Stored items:

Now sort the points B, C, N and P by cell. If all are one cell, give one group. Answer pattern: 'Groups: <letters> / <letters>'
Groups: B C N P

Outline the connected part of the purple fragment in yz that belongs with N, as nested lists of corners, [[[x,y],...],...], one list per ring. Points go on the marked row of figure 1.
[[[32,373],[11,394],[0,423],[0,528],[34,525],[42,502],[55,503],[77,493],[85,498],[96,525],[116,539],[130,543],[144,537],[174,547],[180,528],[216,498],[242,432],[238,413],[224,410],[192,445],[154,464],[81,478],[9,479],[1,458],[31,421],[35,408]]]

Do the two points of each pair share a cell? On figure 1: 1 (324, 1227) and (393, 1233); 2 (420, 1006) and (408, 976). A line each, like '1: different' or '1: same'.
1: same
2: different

[Exercise]: For this exercise, copy the lines from the one that contains "Do the two points" through the last line of the records, exactly and only those.

[Exercise answer]:
Do the two points of each pair share a cell? On figure 1: 1 (324, 1227) and (393, 1233); 2 (420, 1006) and (408, 976). A line each, like '1: different' or '1: same'.
1: same
2: different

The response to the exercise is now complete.